I get it…salads can be boring when done the wrong way! Whenever I post a salad recipe, I hope it provides a look into how to make salads more interesting and satisfying. This Kale Salad with Crispy Chickpeas gets a burst in color from the pomegranate seeds, extra crispiness from the roasted chickpeas, and simple vinaigrette to top it all off!
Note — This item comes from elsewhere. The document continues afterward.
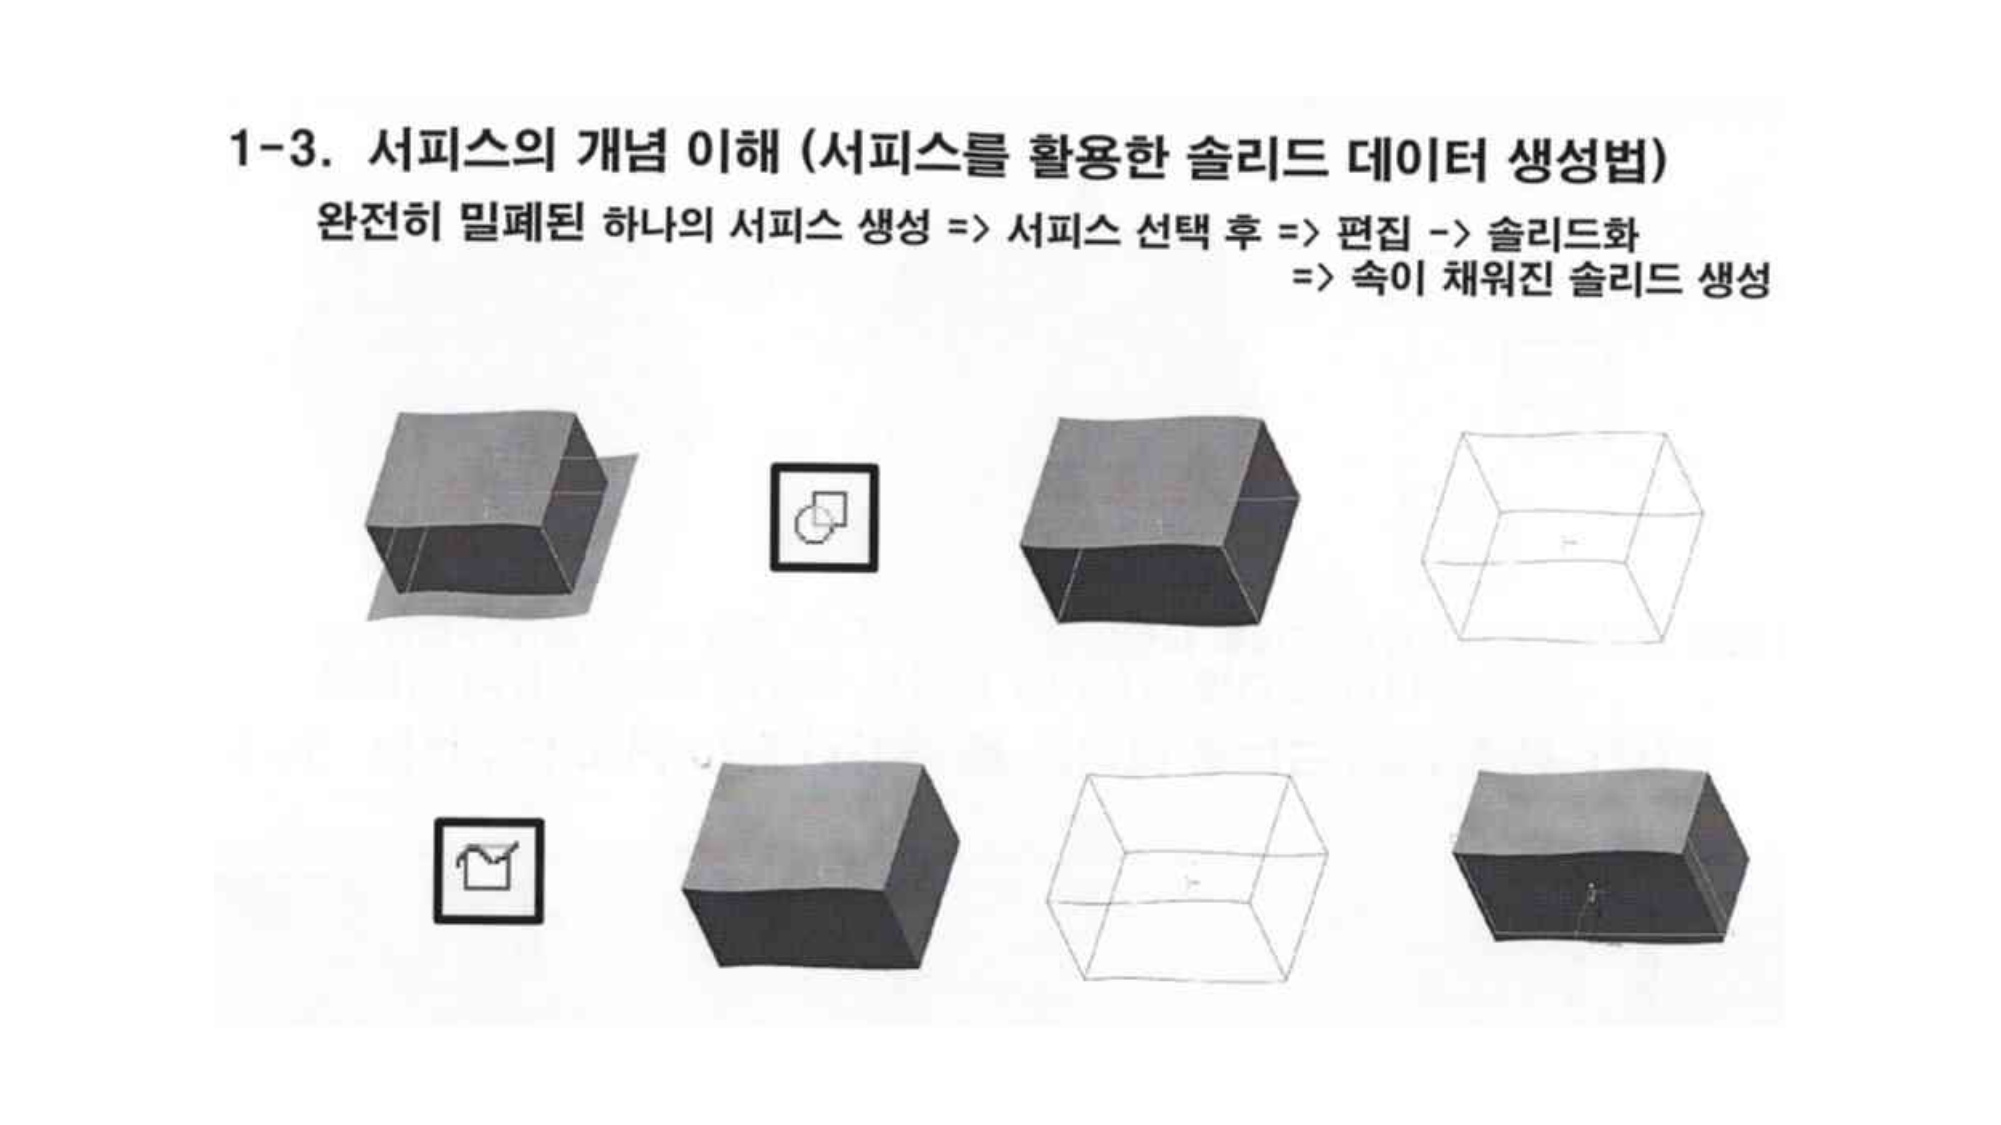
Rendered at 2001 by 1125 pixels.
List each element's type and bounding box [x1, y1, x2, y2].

picture [214, 96, 1786, 1029]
Kale Salad with Crispy Chickpeas
Ingredients
SALAD
- 1 bundle curly kale, finely chopped
- 2 tablespoon olive oil
- Juice of 1 lemon
- 1 large sweet potato, sliced thin
- Seeds of 1 pomegranate
- Feta cheese, per taste preference
- Salt & pepper to taste
CHICKPEAS
- 1 can chickpeas, drained and rinsed
- 1 tablespoon olive oil
- Sea salt, to taste
DRESSING (Simple Vinaigrette)
- ½ cup olive oil
- 3 tablespoons balsamic vinegar
- 1 tablespoon hummus
- 1 tablespoon honey
- 2 cloves garlic, minced
- Salt & pepper to taste
Instructions
- Roast sweet potatoes & chickpeas: Preheat oven 350 degrees F. Line 2 baking sheets with parchment paper. On one sheet, add chickpeas & pat dry with a paper towel. Toss with olive oil and sea salt. On the second sheet, add sweet potatoes, toss with 1 TBSP olive oil and salt/pepper to taste. Bake for 50 minutes or until golden brown & crispy, shaking pans halfway through. Meanwhile, prep remaining ingredients.
- Prep the kale: In a large mixing bowl, use your hands to massage the kale with 1 TBSP olive oil and lemon juice. This helps break down the tough fibers, making kale easier to chew and digest.
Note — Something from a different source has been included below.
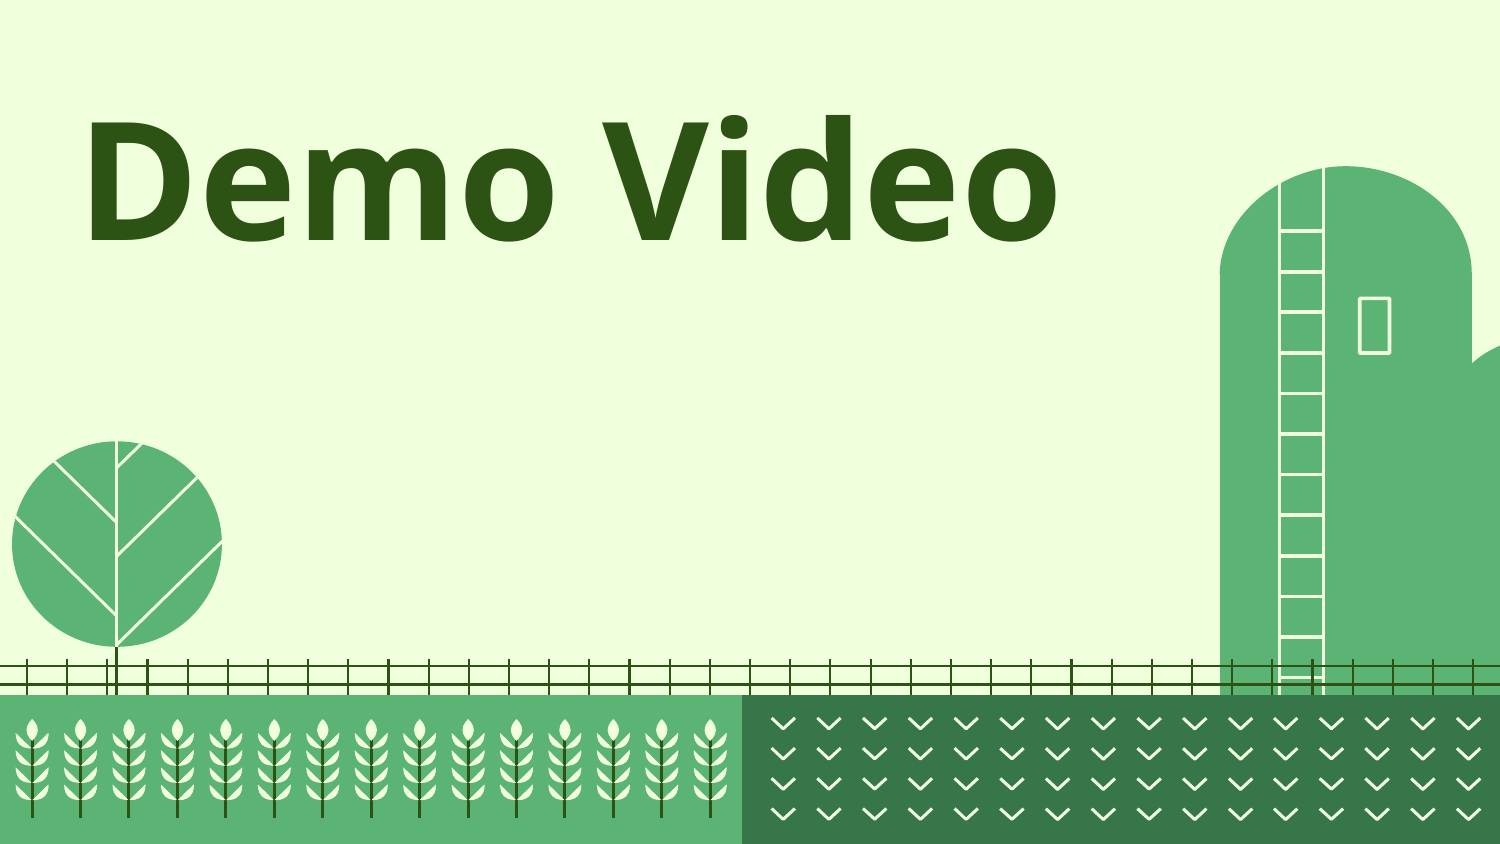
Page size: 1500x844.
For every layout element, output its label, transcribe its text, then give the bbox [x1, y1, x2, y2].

title Demo Video [56, 60, 1086, 288]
- Make dressing: To make this simple vinaigrette, I prefer to combine all ingredients in a mason jar. Secure lid and vigorously shake until ingredients combine.
- Assemble salad: In a large serving bowl, toss kale with dressing. Add toppings (chickpeas, sweet potatoes, pomegranate seeds, cheese).
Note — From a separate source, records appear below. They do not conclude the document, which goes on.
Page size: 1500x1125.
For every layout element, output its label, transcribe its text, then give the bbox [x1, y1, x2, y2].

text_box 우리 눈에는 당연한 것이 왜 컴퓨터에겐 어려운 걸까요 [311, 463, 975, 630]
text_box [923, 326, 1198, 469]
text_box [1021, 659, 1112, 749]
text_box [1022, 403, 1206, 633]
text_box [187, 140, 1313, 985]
- For leftovers: Keep undressed salad in the fridge for up to 3 days. I find that the roasted chickpeas are enjoyed best the day-of. If you have leftover chickpeas, store at room temperature in an airtight container.
Additional Notes: You can definitely change up this salad! Sub feta for goat cheese or avocado, add hemp seeds, or even add chicken for a more substantial meal.